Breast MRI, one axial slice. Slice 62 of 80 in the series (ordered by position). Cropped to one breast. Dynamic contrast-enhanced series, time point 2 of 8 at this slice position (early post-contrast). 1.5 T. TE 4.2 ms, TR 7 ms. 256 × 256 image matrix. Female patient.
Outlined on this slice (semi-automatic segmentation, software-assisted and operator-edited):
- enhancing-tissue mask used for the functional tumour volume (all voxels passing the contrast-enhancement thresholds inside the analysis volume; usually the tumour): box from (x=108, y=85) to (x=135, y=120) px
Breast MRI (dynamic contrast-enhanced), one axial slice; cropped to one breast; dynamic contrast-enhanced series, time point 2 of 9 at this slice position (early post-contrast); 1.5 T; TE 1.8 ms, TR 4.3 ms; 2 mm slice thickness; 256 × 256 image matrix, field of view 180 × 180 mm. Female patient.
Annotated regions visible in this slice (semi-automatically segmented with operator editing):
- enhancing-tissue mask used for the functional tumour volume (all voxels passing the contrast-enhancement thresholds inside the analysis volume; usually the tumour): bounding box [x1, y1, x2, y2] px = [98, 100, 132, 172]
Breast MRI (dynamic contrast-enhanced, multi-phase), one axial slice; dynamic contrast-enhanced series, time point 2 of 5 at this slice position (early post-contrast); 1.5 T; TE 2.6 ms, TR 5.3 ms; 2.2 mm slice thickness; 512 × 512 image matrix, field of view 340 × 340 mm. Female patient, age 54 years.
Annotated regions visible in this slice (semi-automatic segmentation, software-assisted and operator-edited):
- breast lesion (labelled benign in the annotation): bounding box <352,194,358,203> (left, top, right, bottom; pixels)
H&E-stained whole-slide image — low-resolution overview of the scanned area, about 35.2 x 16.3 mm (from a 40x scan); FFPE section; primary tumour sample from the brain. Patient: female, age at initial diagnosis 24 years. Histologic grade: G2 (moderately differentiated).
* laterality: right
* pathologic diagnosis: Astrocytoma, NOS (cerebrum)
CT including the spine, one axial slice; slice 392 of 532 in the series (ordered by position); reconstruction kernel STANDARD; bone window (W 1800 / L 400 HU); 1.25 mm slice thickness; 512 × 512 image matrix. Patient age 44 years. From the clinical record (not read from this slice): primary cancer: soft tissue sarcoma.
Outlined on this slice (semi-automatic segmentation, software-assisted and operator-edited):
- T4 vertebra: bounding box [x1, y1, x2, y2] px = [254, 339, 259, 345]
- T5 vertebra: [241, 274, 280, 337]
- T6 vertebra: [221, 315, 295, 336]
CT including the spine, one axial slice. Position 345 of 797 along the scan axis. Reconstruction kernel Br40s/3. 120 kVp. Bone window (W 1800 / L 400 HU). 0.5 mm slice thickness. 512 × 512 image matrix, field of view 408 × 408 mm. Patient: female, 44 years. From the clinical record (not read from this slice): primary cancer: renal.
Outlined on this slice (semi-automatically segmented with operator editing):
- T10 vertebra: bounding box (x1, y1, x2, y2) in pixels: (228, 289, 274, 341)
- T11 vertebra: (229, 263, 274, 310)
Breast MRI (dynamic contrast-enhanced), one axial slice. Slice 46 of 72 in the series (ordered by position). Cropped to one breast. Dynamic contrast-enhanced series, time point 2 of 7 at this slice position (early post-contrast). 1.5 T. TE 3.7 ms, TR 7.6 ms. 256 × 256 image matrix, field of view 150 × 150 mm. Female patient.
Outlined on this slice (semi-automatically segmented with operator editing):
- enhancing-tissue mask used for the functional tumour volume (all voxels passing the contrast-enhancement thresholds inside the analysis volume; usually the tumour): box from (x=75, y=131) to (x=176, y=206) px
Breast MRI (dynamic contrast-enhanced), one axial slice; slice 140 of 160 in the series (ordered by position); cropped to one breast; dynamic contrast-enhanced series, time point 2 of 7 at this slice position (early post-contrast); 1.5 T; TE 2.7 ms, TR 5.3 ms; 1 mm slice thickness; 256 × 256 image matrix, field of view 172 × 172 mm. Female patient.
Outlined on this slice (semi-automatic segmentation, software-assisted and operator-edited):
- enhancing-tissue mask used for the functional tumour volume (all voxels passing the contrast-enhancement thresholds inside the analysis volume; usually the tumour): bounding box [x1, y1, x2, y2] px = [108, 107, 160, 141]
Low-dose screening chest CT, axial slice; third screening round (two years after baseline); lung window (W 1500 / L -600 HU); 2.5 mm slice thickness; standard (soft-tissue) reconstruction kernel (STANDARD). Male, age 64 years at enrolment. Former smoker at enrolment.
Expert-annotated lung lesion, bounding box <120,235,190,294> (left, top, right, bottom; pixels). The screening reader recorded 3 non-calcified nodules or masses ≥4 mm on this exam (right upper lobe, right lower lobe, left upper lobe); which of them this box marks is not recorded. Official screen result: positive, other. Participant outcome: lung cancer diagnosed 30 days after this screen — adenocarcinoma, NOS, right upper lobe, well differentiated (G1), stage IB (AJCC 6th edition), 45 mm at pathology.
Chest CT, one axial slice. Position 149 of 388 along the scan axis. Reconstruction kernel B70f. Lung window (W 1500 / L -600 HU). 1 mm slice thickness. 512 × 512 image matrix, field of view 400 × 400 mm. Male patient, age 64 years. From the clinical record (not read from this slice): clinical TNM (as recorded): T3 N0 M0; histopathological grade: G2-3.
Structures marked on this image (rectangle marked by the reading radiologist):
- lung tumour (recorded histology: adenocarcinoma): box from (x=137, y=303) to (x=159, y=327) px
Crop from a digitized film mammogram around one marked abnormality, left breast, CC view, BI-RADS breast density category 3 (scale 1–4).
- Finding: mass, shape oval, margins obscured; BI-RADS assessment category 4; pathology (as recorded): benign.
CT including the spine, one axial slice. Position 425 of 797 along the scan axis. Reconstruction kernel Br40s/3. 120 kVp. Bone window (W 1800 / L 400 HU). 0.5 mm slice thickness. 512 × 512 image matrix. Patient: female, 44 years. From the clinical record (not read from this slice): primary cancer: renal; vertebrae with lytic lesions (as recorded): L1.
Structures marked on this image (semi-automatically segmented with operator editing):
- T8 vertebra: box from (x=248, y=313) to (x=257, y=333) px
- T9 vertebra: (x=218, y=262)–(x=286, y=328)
***
■ Aim of the task
Take from the listing above each line containing "including".

■ Task result
CT including the spine, one axial slice; slice 392 of 532 in the series (ordered by position); reconstruction kernel STANDARD; bone window (W 1800 / L 400 HU); 1.25 mm slice thickness; 512 × 512 image matrix. Patient age 44 years. From the clinical record (not read from this slice): primary cancer: soft tissue sarcoma.
CT including the spine, one axial slice. Position 345 of 797 along the scan axis. Reconstruction kernel Br40s/3. 120 kVp. Bone window (W 1800 / L 400 HU). 0.5 mm slice thickness. 512 × 512 image matrix, field of view 408 × 408 mm. Patient: female, 44 years. From the clinical record (not read from this slice): primary cancer: renal.
CT including the spine, one axial slice. Position 425 of 797 along the scan axis. Reconstruction kernel Br40s/3. 120 kVp. Bone window (W 1800 / L 400 HU). 0.5 mm slice thickness. 512 × 512 image matrix. Patient: female, 44 years. From the clinical record (not read from this slice): primary cancer: renal; vertebrae with lytic lesions (as recorded): L1.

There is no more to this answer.